I am feeling well again and am enjoying being back at home, feeling the spring rush of energy.  I’ve spent the past two weeks designing a dress and it is FABULOUS.  Amazingly kitchy, in our favorite ghetto sweetheart, Red Heart yarn from the box store, it has a corset fit around the breasts and midriff with a lace up back, and it ties around the neck.  The lacings make it a one size fits most, especially the way crochet stretches and grows.  I had to crochet and rip out sections over and over, but it was worth it.  I’m starting another so that I can write the design down in hopes of publishing it, and I’ve posted it up on Etsy, in the hope that I can get some custom orders out of it.

It would be wonderful to be able to make a living out of my arting and crafting–this illness would be a blessing in disguise if it’s what finally motivates me to take my work seriously.  And I hate working for bosses, doing hard labor for shit pay year in and year out, and never getting anywhere for it.
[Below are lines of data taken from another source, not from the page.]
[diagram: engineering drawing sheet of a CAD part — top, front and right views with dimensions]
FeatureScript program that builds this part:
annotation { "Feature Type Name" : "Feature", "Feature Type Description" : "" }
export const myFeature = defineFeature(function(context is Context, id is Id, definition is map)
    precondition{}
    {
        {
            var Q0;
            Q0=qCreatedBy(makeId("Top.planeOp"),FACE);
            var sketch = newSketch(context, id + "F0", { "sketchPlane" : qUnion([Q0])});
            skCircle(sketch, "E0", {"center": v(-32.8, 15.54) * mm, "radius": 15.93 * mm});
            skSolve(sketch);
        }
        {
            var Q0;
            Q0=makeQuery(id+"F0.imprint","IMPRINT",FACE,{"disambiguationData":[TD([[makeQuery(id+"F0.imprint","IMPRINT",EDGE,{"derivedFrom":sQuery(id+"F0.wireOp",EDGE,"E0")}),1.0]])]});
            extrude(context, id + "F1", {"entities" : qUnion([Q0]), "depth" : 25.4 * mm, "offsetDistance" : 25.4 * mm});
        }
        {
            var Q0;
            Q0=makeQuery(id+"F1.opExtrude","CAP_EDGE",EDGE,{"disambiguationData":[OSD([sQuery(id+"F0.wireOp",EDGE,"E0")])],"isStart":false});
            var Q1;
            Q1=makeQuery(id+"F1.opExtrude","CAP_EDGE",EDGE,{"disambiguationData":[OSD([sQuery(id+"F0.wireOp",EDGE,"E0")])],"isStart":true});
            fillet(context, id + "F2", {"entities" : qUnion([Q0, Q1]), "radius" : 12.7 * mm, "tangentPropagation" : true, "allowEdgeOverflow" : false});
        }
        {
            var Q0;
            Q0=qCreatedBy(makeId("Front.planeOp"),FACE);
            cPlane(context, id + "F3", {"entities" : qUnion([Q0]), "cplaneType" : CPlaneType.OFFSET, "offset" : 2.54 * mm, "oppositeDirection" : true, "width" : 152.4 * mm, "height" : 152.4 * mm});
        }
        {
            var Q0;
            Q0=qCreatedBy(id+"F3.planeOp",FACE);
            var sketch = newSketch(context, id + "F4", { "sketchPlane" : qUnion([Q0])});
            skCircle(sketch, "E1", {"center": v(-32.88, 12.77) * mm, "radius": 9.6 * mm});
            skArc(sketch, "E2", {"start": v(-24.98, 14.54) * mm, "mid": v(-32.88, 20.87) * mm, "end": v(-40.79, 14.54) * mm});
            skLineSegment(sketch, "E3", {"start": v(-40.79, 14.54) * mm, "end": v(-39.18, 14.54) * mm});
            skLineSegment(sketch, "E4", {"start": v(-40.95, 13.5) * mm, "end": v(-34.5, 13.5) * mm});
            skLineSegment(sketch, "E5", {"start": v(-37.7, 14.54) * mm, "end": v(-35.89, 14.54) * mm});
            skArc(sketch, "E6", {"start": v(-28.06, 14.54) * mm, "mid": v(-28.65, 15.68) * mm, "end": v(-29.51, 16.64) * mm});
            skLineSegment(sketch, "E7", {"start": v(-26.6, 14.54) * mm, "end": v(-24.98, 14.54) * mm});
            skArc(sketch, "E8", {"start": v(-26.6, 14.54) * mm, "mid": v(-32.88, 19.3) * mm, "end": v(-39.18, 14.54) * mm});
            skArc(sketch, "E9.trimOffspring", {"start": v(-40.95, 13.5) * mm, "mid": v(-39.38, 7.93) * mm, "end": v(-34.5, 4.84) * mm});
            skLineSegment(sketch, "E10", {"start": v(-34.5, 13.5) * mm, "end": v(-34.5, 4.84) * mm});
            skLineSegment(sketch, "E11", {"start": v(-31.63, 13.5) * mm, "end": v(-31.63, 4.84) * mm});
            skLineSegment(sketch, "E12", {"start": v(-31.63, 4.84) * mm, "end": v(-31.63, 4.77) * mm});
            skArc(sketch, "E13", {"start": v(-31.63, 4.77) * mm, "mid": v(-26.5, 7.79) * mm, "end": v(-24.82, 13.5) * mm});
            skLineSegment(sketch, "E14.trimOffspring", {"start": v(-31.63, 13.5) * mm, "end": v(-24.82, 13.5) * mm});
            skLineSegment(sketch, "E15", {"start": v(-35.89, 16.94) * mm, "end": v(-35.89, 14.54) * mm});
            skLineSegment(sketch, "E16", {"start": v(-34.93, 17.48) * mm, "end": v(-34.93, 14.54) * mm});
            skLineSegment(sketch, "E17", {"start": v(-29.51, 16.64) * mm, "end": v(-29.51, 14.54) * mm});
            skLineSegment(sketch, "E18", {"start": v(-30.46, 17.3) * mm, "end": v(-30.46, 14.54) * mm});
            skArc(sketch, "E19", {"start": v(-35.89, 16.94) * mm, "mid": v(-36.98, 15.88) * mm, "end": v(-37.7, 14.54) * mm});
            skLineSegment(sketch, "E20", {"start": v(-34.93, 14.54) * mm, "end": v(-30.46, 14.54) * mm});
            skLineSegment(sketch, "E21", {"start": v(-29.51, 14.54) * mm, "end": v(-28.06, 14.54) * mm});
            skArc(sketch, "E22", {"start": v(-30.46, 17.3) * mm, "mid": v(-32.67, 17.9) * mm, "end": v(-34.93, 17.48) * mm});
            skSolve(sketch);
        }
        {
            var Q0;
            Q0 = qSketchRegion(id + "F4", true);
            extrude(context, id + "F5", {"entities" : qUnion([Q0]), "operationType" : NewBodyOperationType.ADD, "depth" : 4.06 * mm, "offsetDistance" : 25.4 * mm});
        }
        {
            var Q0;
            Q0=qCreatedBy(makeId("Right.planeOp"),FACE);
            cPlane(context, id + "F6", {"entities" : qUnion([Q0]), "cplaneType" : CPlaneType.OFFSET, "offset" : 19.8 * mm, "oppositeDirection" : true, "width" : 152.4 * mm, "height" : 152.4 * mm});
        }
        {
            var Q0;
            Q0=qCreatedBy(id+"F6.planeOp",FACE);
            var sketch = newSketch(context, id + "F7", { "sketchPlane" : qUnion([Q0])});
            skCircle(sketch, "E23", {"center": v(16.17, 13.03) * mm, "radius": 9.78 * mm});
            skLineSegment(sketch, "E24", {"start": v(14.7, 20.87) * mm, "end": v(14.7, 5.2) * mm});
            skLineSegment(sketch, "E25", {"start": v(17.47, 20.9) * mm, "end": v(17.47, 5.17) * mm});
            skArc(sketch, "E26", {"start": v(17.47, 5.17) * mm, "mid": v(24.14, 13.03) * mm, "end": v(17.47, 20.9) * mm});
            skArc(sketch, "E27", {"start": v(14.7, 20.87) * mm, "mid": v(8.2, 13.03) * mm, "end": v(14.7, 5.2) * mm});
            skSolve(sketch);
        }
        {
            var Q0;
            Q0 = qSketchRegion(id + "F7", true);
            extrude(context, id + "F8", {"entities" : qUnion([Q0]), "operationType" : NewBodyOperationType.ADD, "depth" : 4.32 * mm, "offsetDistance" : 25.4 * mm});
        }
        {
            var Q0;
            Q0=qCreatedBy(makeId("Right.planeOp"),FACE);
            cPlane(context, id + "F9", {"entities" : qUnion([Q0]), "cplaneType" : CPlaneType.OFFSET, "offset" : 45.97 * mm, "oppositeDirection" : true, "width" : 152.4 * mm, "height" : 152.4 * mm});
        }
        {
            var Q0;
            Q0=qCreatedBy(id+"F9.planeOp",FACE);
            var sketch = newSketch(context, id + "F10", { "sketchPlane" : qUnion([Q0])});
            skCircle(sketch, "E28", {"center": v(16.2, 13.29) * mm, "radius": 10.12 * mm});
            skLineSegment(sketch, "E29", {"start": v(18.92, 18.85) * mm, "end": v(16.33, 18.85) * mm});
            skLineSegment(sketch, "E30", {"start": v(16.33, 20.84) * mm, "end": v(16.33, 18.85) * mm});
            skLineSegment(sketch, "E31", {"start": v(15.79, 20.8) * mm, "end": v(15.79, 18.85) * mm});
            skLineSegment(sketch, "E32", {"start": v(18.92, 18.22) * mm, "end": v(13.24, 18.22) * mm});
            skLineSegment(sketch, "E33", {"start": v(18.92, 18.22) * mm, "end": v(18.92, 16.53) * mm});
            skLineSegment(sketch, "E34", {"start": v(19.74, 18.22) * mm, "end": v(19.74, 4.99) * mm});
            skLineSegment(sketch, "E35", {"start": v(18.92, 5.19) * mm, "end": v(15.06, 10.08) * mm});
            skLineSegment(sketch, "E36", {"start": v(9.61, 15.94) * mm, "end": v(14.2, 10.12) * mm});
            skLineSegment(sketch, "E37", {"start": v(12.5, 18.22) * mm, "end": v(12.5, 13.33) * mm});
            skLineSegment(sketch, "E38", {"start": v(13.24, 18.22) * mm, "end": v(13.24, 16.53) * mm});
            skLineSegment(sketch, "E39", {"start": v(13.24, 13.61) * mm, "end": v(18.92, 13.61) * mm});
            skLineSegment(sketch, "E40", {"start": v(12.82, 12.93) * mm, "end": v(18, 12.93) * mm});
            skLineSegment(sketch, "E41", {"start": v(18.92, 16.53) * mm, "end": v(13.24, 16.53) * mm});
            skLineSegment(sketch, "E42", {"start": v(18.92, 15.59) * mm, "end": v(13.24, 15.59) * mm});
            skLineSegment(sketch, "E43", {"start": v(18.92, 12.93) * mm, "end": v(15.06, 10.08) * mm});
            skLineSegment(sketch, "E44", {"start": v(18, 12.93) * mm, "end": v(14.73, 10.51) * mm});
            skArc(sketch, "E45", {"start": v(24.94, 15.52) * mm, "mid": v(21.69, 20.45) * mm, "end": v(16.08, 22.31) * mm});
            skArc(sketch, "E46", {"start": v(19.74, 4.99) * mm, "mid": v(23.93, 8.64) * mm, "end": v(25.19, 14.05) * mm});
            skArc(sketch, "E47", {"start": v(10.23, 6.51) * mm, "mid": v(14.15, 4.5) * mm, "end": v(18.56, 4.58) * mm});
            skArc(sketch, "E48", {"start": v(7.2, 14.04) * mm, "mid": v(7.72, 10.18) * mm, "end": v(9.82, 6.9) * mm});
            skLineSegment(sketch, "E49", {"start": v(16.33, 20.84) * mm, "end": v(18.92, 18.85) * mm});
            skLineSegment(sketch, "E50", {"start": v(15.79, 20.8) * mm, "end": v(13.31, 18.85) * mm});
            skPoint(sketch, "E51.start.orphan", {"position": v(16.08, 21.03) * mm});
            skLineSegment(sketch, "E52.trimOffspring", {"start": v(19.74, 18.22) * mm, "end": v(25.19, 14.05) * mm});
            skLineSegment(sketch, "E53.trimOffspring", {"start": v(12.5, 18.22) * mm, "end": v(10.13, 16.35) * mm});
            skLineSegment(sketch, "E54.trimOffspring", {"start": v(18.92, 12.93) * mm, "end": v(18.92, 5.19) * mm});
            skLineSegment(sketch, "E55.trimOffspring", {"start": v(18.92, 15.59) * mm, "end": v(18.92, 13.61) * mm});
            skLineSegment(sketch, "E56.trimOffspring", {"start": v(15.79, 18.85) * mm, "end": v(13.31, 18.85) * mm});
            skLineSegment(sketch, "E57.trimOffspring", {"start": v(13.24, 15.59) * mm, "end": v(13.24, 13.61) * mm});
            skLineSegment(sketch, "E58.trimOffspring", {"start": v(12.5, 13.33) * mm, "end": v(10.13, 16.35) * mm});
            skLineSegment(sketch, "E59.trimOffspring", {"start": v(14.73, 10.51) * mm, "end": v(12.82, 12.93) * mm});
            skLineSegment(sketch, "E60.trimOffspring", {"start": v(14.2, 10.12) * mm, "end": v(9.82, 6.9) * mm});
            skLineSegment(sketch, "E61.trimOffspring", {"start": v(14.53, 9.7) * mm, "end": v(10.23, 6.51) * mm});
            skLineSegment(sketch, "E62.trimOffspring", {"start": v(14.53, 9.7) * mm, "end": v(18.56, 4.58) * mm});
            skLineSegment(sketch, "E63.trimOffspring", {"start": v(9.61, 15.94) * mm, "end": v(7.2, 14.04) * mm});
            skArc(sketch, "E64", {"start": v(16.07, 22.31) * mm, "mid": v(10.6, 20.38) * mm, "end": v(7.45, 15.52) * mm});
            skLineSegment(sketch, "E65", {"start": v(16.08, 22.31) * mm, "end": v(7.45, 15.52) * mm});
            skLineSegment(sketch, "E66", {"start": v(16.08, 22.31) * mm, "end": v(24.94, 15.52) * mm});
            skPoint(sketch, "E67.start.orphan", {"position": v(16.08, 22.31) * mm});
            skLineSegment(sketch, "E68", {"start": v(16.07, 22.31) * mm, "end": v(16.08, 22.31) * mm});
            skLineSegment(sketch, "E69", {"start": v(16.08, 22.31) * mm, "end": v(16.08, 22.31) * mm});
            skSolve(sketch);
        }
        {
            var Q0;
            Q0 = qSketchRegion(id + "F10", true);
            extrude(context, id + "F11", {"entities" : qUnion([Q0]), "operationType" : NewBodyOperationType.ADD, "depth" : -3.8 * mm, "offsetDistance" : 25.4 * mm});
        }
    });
In other news, I started on a trial of Doxycycline, using my body as an experimental battleground to see whether my symptoms are being caused by Lyme disease.  At first, I thought my urologist was way out there for suggesting it, but the more research I do, the more the puzzle seems to point in that direction.  It’s too early to tell whether the anti-biotics are working, and I’m trying not to get my hopes up.  Every time I have a good spell, I start to pick up my life again where I’ve left it off, and then everytime I get sick again, it’s just as devastating as the first time.  I need to learn how to be grateful for each day that is good, and stay strong when things are tough, but it’s hard to find a balance between positive thinking and reality sometimes.  I know that this is all making me a better and stronger person spiritually, but I don’t think that way when I’m hurting, I just wish that it wasn’t me being presented with another f—ing growth opportunity!